For decades, chronic fatigue syndrome (CFS) has been recognized as a condition that is exactly as its name suggests: chronic (long-lasting) problem with fatigue (tiredness, lack of energy). It has been difficult for people with CFS to receive proper diagnosis and treatment, since the cause or causes are unknown, and there have been no lab tests or other objective studies to identify it with certainty. The condition is now known as myalgic encephalomyelitis/chronic fatigue syndrome (ME/CFS, or just ME). Myalgic refers to muscle pain, a common symptom that goes along with the fatigue, and encephalomyelitis is inflammation of the brain and/or spinal cord. This recognizes that there is some immune system abnormality that affects the brain and contributes to ongoing fatigue.
In 2015, the Institute of Medicine provided this definition of the condition:
- a substantial reduction or impairment in the ability to engage in pre-illness levels of occupational, educational, social, or personal activities that persists for more than 6 months and is accompanied by fatigue, which is often profound, is of new or definite onset (not lifelong), is not the result of ongoing excessive exertion, and is not substantially alleviated by rest;
- postexertional malaise (often described by patients as a “crash” or “collapse” after even minor physical or mental exertion);
- unrefreshing sleep; and
- cognitive impairment and/or orthostatic intolerance.

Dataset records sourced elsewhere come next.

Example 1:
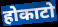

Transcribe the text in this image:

होकाटो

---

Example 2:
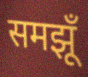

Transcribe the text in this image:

समझूँ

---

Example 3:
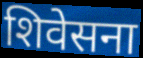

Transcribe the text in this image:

शिवेसना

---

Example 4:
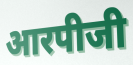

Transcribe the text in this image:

आरपीजी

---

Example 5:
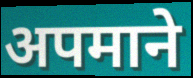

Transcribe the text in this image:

अपमाने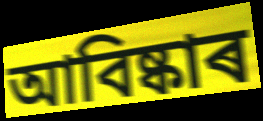
আবিষ্কাৰ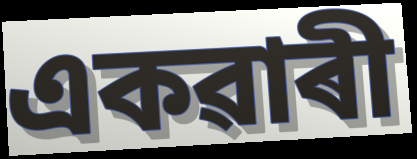
একৱাৰী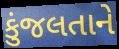
કુંજલતાનેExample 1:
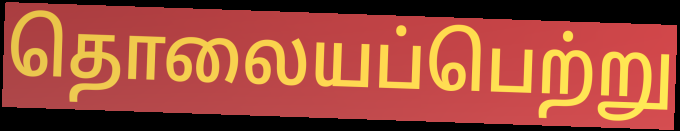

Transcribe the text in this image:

தொலையப்பெற்று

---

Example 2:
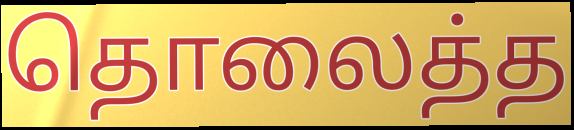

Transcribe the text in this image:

தொலைத்த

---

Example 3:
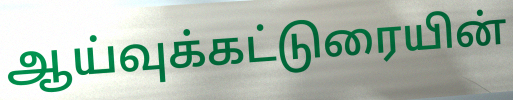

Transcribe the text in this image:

ஆய்வுக்கட்டுரையின்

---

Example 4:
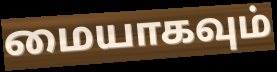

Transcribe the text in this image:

மையாகவும்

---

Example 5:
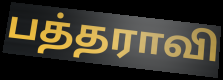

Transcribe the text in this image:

பத்தராவி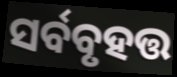
ସର୍ବବୃହତ୍ତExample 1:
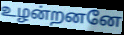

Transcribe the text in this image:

உழன்றனனே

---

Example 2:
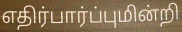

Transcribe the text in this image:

எதிர்பார்ப்புமின்றி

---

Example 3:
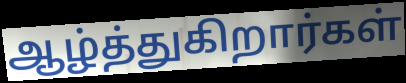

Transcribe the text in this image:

ஆழ்த்துகிறார்கள்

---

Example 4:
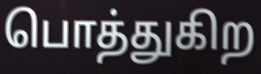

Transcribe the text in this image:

பொத்துகிற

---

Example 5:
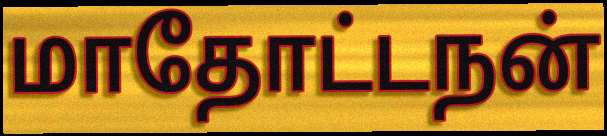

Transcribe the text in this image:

மாதோட்டநன்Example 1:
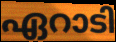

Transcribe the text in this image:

ഏറാടി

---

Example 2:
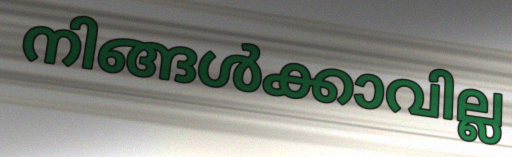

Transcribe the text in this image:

നിങ്ങൾക്കാവില്ല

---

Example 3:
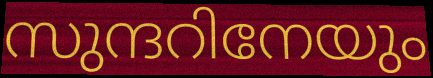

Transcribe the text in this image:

സുന്ദറിനേയും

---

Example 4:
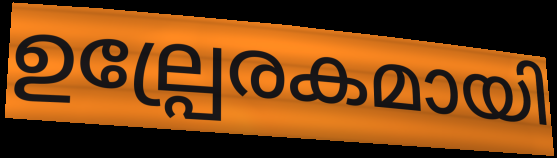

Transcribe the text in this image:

ഉല്പ്രേരകമായി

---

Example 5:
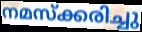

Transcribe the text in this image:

നമസ്ക്കരിച്ചുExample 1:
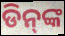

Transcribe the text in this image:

ଡିନ୍‌ଙ୍କ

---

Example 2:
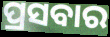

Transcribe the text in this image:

ପ୍ରସବାର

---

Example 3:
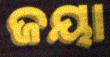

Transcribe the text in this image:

ଜୟା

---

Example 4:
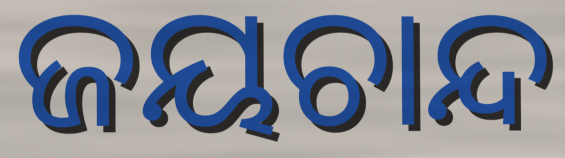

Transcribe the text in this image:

ଜୟଚାନ୍ଦ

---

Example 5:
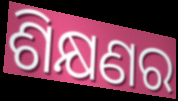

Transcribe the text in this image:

ଶିକ୍ଷଣରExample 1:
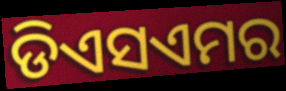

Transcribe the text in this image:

ଡିଏସଏମର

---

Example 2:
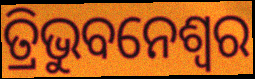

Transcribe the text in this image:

There have been recent developments in this field that take some steps forward. In late 2016, the International Association for Chronic Fatigue Syndrome/Myalgic Encephalomyelitis (IACFSME) research conference emphasized the role of postexertional malaise (an energy “crash”) following physical exertion or emotional distress, rather than just general fatigue, as the most important aspect of ME/CFS. This has been verified through experiments that test physiologic function in ME/CFS patients following exercise.
Conference speakers also reported on some possible laboratory tests that could identify the abnormalities associated with ME/CFS. Kenny L. DeMeirleir, MD, PhD found that the four blood tests that were most helpful were prostaglandin E2, interleukin 8, soluble CD14, and CD57+ lymphocytes — all of which are associated with an inflammatory immune response. This combination of tests is already being used as a panel to diagnose ME/CFS in Belgium, where Dr. DeMeirleir is originally from. Jose Montoya, MD, professor of medicine at Stanford University, found abnormalities in levels of 17 specific cytokines (chemical messengers used by immune cells) that correlate with the condition. U.S. researchers caution that larger studies are needed before either panel is adopted in this country for diagnosis of ME/CFS.
Researchers at the University of California San Diego School of Medicine published an extensive study in 2016 about what is actually going on inside the body’s cells in ME/CFS. Without getting too deep into the technical information, they found several problems with the cell’s ability to produce energy from the nutrients that we get from food. Other scientists presented information at the IACFSME conference that suggested that a slightly altered gene (called a single nucleotide polymorphism, or SNP [pronounced “snip”]) may be responsible for the body’s inability to process energy correctly.
What is emerging, then, is a picture of a genetic predisposition toward less efficient energy production, that may be aggravated by some outside factor, such as infection or environmental toxins. Those outside influences then set up a chronic inflammatory state that affects the brain in particular. Physical exertion or emotional distress can aggravate the inflammatory messengers in the body, leading to “crashes” (postexertional malaise). I speculate that this could be the explanation of why some people are “wiped out” for years by something that should be temporary, such as a Lyme disease infection, or an adverse reaction to medication like Cipro. This is also why trying to fight the inciting factor is so often ineffective (like years of antibiotics for Lyme, or elaborate detox protocols for medication reactions). Careful evaluation of a patient’s metabolic state, and appropriate lifestyle and nutritional support (in particular, for mitochondrial energy production) is probably the more effective strategy.